9.07.2007

I am very happy

My life has been wearing on me recently. I have been happy for the most part, but honestly at the first of this week I did not think that I would make it through my job to Friday. I have to admit at one point I felt like cussing out my boss, at another I felt myself sinking into the chair listening to Catholic Radio station for the first half and Rush for the second. Not really listening, but it kind of drowns out everyone else in the office where I can listen to the phone.

Does anyone else get annoyed when people talk to much it distracts you? I have a sells job and there are people around just talking politics and about the latest thing on entertainment tonight, or whatever it is they watch. Me, I just want to sell. Is that so crazey? So I roll my eyes when I hear what people talk about and hope that I can get by okay. Once I hear my name I just give short answers or put up my finger to show I am on the phone. Maybe it is not the best way to build relations in the office, but honestly by the end I didn't seem to care. The words that kept going through my head is, "this is temporary, this is temporary." But that can only get through the day, and getting up in the morning is that much harder, especially when it is at the first of the week.

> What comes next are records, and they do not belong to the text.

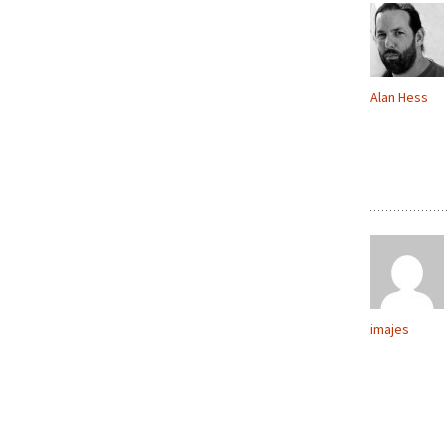
Alan Hess
imajes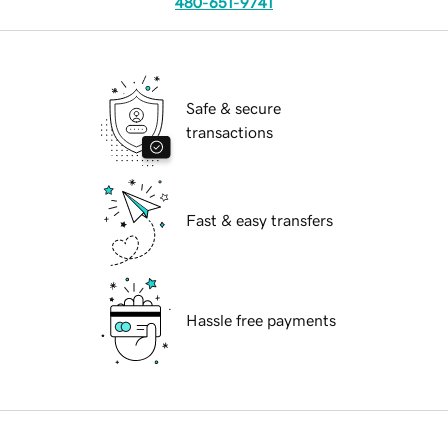
480-651-9741
Safe & secure
transactions
Fast & easy transfers
Hassle free payments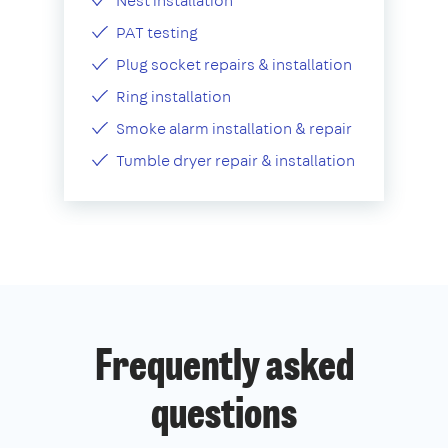
Nest installation
PAT testing
Plug socket repairs & installation
Ring installation
Smoke alarm installation & repair
Tumble dryer repair & installation
Frequently asked
questions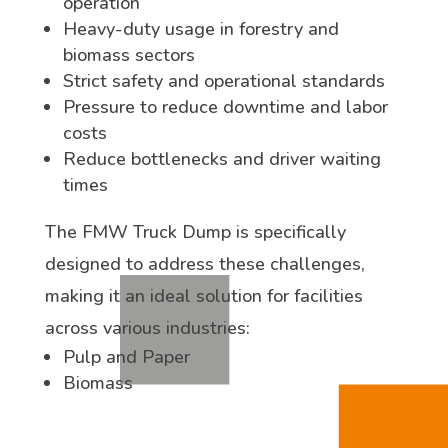
operation
Heavy-duty usage in forestry and
biomass sectors
Strict safety and operational standards
Pressure to reduce downtime and labor
costs
Reduce bottlenecks and driver waiting
times
The FMW Truck Dump is specifically
designed to address these challenges,
making it an ideal solution for facilities
across various industries:
Pulp and Paper
Biomass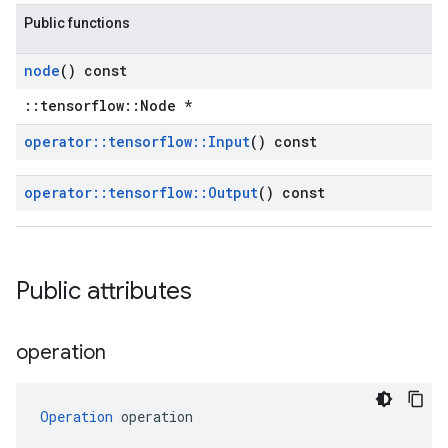
Public functions
node
() const
::tensorflow::Node *
operator
::
tensorflow
::
Input
() const
operator
::
tensorflow
::
Output
() const
Public attributes
operation
Operation
 operation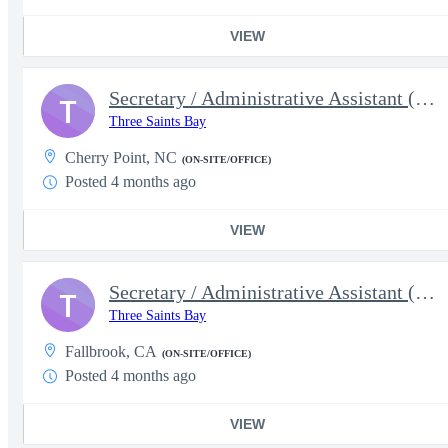
VIEW
Secretary / Administrative Assistant (5628)
T
Three Saints Bay
Cherry Point, NC
(ON-SITE/OFFICE)
Posted 4 months ago
VIEW
Secretary / Administrative Assistant (5629)
T
Three Saints Bay
Fallbrook, CA
(ON-SITE/OFFICE)
Posted 4 months ago
VIEW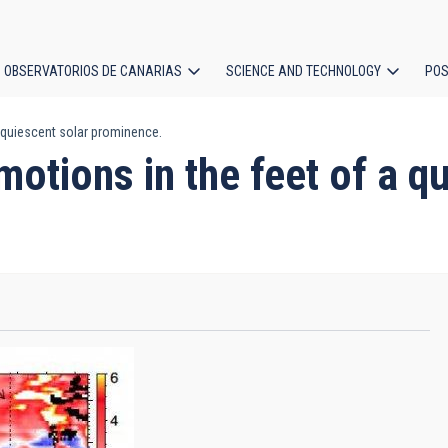
OBSERVATORIOS DE CANARIAS
SCIENCE AND TECHNOLOGY
POS
a quiescent solar prominence.
ion
motions in the feet of a q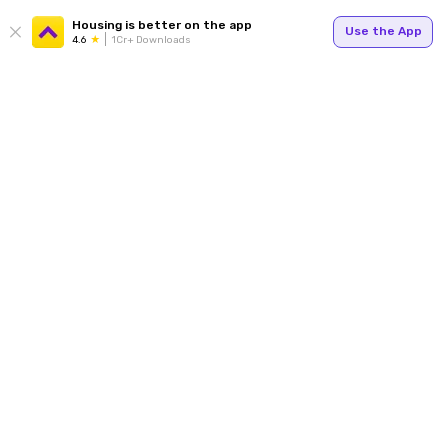
Housing is better on the app
Use the App
4.6
1Cr+ Downloads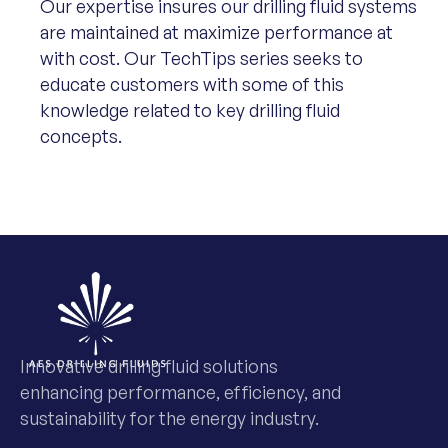
Our expertise insures our drilling fluid systems
are maintained at maximize performance at
with cost. Our TechTips series seeks to
educate customers with some of this
knowledge related to key drilling fluid
concepts.
Innovative drilling fluid solutions
enhancing performance, efficiency, and
sustainability for the energy industry.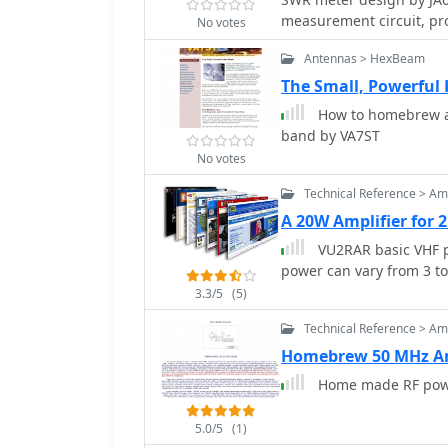
with a trimmer capacitor.
measurement circuit, pro
values, capacitor types, 
No votes
from milliwatts up to 5 
detailed, alongside a cl
Antennas > HexBeam
impedance, suitable for t
resource includes the s
The Small, Powerful
outlines a six-step alig
How to homebrew an
using a known RF source 
band by VA7ST
power increments. It als
No votes
readings with a 100pF tr
highest at the lower end of the scale. Construc
Technical Reference > Amp
piece of RG-213 coaxial 
A 20W Amplifier for 
wattmeter assembled in 
VU2RAR basic VHF p
measurement showing 0.
power can vary from 3 to
beam.
3.3/5
(5)
Technical Reference > Amp
Homebrew 50 MHz Am
Home made RF power
5.0/5
(1)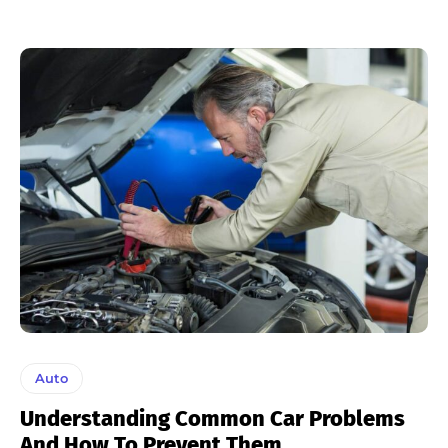
Auto
Understanding Common Car Problems
And How To Prevent Them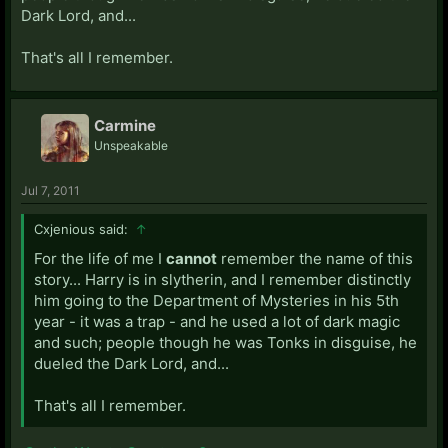
Dark Lord, and...
That's all I remember.
Carmine
Unspeakable
Jul 7, 2011
Cxjenious said:
↑
For the life of me I
cannot
remember the name of this
story... Harry is in slytherin, and I remember distinctly
him going to the Department of Mysteries in his 5th
year - it was a trap - and he used a lot of dark magic
and such; people though he was Tonks in disguise, he
dueled the Dark Lord, and...
That's all I remember.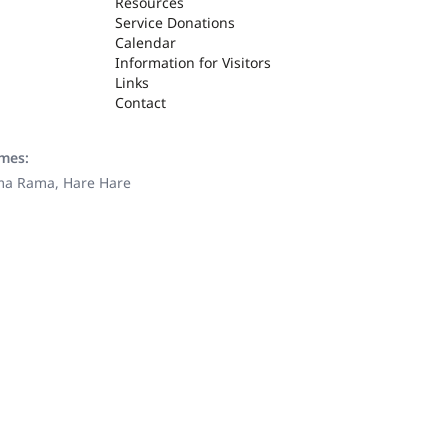
Resources
Service Donations
Calendar
Information for Visitors
Links
Contact
ames:
ama Rama, Hare Hare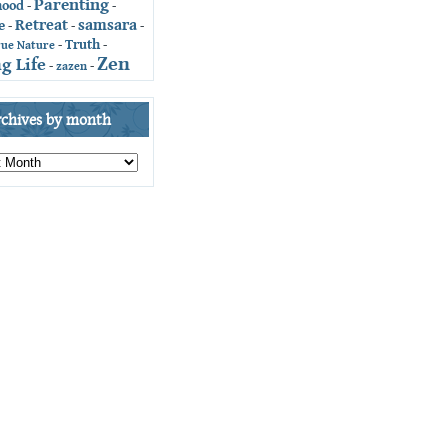
Parenting
hood
-
-
Retreat
samsara
e
-
-
-
Truth
-
-
rue Nature
Zen
g Life
-
zazen
-
rchives by month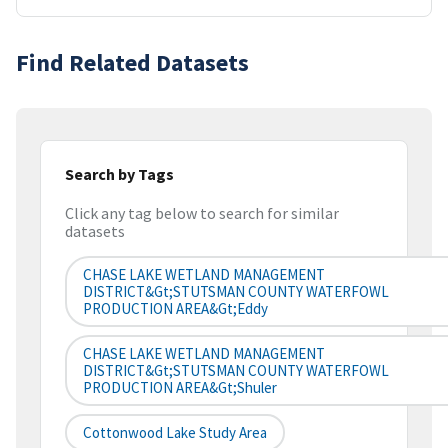
Find Related Datasets
Search by Tags
Click any tag below to search for similar
datasets
CHASE LAKE WETLAND MANAGEMENT
DISTRICT&gt;STUTSMAN COUNTY WATERFOWL
PRODUCTION AREA&gt;Eddy
CHASE LAKE WETLAND MANAGEMENT
DISTRICT&gt;STUTSMAN COUNTY WATERFOWL
PRODUCTION AREA&gt;Shuler
Cottonwood Lake Study Area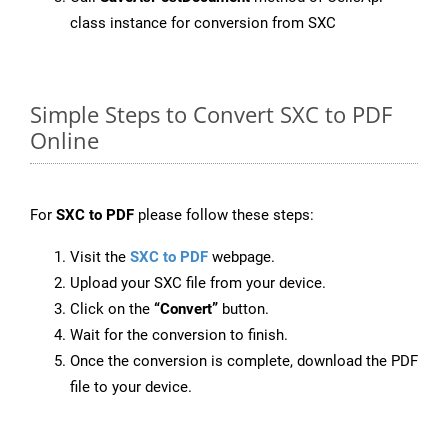
class instance for conversion from SXC
Simple Steps to Convert SXC to PDF
Online
For
SXC to PDF
please follow these steps:
Visit the
SXC to PDF
webpage.
Upload your SXC file from your device.
Click on the
“Convert”
button.
Wait for the conversion to finish.
Once the conversion is complete, download the PDF
file to your device.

Today I just found myself to be the most senior person in my office, under my boss, who didn't come down physically to my office till after I started. There was just one other person over me and they left today. That person didn't like me, talked bad about me behind my back and was nice to my face. I didn't even notice they left, and they weren't very secretive about it. I guess some things bother me, but for the most part I was extremely happy that they were gone. Everything just seemed much brighter at the end of the day, and it wasn't for once just because of the weekend. I honestly am happy for Monday even.

This is a major change. I was starting to think that there was something else completely wrong with my life. I felt like I was in this holding pattern in my life that kept me anxious about everything. Do I change? What do I change? I am happy with most and I see a positive light at the end of the tunnel, but right now how can things get better? Maybe I was just being impatient. I felt in a constant uncomfortable holding pattern. This morning it was more important for me to get a coffee from Starbucks than to make it to the office on time for a conference call from one of the main guys in the company. Adam was telling me that he would be fired if he was that late. The only thing that made me care was that I would be leaving because they would be kicking me out rather than me leaving on my own terms.

But I hope that I will continue to be happy for now. I do have stress of wanting a baby too, but as long as I can stand my job then I can make it through life day by day. Job is not your life, but it sure takes up a good chunk of it. The holding pattern will be less painful in waiting to be a mother.